Tres días más tarde, la realidad recuperó sus derechos. Abrí de nuevo las ventanas y los ojos se me quedaron de par en par.
—Rinri, ven a ver.
El jardín estaba devastado. El árbol de los vecinos se había derrumbado sobre el tejado de la casa, al que le faltaban tejas. Una pequeña falla agrietaba la tierra.
—Parece que Godzilla nos ha hecho una visita —comenté.
—Creo que el tifón ha sido más fuerte de lo previsto. Sin duda ha habido un terremoto.
Miraba al chico reprimiendo las ganas de reír. Él mostró una sonrisa sobria y rápida. Aprecié que fuera tan poco presuntuoso.
—Vayamos a borrar el rastro de nuestro paso por el dormitorio de mis padres —se limitó a decir.
—Te ayudo.
—Vístete, mejor. Llegarán dentro de un cuarto de hora.
Mientras él limpiaba las cuadras de Augias, yo me puse el más ligero de mis vestidos: hacía un calor asfixiante.
Con una eficacia admirable, y en un tiempo récord, Rinri devolvió al lugar su aspecto original y estuvo a mi lado para recibir a su familia.
Pronunciábamos las fórmulas al uso inclinándonos cuando, gritando de risa, los abuelos y la madre me señalaron con el dedo. Muerta de vergüenza, me inspeccioné de pies a cabeza, preguntándome qué tenía de especial, pero no vi nada.
Los ancianos se habían acercado y tocaban la piel de mis piernas mientras gritaban:
—Shiiroi ashi! Shiiroi ashi!
—Sí, mis piernas son blancas —balbuceé.
La madre sonrió e, irónicamente, me dijo:
—Aquí, cuando una chica lleva un vestido corto, se pone medias, sobre todo si sus piernas son tan pálidas.
—¿Medias con este calor? —exclamé.
—Sí, con este calor —respondió ella con voz afectada.
Educado, el padre cambió de tema de conversación mirando el jardín.
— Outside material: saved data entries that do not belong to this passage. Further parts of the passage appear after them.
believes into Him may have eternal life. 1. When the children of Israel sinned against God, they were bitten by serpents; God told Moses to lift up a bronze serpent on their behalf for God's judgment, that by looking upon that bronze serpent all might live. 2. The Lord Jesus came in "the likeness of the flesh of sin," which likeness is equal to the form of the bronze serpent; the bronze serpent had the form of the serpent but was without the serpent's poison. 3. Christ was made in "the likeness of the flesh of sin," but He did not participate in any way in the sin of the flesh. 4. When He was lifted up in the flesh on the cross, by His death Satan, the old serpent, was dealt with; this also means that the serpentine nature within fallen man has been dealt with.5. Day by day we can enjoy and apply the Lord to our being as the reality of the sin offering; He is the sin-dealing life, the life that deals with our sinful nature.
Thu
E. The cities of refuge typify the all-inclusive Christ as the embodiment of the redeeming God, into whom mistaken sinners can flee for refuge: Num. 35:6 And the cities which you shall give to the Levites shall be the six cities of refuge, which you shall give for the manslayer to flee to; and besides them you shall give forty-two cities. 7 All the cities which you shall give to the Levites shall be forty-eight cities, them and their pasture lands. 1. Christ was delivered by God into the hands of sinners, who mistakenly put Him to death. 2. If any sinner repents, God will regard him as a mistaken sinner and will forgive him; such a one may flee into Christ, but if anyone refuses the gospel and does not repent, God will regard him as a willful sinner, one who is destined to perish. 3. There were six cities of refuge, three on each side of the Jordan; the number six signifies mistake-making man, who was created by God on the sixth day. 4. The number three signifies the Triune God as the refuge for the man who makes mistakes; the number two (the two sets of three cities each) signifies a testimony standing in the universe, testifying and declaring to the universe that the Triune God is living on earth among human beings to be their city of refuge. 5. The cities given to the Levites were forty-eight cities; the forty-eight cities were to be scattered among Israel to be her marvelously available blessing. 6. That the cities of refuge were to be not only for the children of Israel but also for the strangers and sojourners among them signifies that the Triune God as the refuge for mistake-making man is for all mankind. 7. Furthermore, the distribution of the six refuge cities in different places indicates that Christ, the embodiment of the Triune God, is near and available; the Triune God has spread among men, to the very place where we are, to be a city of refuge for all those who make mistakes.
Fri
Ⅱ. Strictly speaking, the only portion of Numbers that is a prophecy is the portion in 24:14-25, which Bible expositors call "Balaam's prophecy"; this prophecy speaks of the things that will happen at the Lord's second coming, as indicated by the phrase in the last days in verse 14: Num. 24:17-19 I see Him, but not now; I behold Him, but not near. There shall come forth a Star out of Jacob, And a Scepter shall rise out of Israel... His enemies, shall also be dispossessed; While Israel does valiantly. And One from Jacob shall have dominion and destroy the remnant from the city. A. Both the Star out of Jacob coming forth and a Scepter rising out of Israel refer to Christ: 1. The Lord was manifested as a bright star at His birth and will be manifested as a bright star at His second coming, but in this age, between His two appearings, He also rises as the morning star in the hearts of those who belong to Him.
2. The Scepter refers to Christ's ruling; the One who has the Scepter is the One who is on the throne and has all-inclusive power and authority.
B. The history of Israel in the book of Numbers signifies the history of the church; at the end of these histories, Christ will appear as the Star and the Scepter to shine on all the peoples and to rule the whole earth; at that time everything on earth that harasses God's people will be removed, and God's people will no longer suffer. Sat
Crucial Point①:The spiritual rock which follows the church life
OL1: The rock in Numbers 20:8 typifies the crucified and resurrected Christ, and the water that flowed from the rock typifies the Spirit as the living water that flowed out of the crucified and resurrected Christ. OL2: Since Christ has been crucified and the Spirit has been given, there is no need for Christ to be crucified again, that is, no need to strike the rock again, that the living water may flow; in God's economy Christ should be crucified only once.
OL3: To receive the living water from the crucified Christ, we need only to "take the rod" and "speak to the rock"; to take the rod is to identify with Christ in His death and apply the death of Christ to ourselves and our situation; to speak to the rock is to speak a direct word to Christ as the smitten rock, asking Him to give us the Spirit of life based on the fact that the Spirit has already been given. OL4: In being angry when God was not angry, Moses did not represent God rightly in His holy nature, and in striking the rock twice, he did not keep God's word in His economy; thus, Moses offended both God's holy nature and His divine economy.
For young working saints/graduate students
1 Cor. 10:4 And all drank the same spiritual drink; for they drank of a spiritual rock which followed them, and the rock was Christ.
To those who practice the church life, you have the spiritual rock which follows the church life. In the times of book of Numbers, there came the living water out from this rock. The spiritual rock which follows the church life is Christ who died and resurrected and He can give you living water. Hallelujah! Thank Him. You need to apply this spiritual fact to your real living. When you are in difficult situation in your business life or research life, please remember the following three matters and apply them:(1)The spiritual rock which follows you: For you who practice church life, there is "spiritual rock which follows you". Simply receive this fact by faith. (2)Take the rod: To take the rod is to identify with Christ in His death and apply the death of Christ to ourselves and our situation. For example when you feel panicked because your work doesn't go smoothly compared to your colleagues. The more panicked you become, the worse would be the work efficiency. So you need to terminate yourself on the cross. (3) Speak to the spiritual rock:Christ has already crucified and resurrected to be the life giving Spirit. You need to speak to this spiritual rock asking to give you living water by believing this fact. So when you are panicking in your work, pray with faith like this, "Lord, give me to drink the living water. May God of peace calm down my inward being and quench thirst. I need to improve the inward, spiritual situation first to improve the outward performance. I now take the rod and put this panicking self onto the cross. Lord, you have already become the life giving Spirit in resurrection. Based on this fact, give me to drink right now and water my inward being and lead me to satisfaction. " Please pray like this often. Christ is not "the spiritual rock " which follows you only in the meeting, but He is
—Me esperaba que los destrozos fueran mayores. El tifón ha matado a decenas de personas en la costa. En Nagoya no hemos notado nada. ¿Y vosotros?
—Nada —dijo Rinri.
—Tú estás acostumbrado. Pero usted, Amélie, ¿no se ha asustado?
—No.
—Es usted una chica valiente.
Mientras la familia volvía a tomar posesión de sus penates, Rinri me acompañó a mi casa. A medida que nos alejábamos del castillo de hormigón, yo tenía la sensación de que me reencontraba con el mundo real. Durante siete días había vivido al margen del ruido de la ciudad, sin más vistas que un minúsculo jardín zen y un cuadro crepuscular de Nakagami. Había sido tratada como pocas princesas lo han sido. En comparación, Tokio me parecía familiar.
El tifón y el seísmo no habían dejado rastros perceptibles. Allí son algo corriente.
Las vacaciones habían terminado. Regresaba a mis clases de japonés.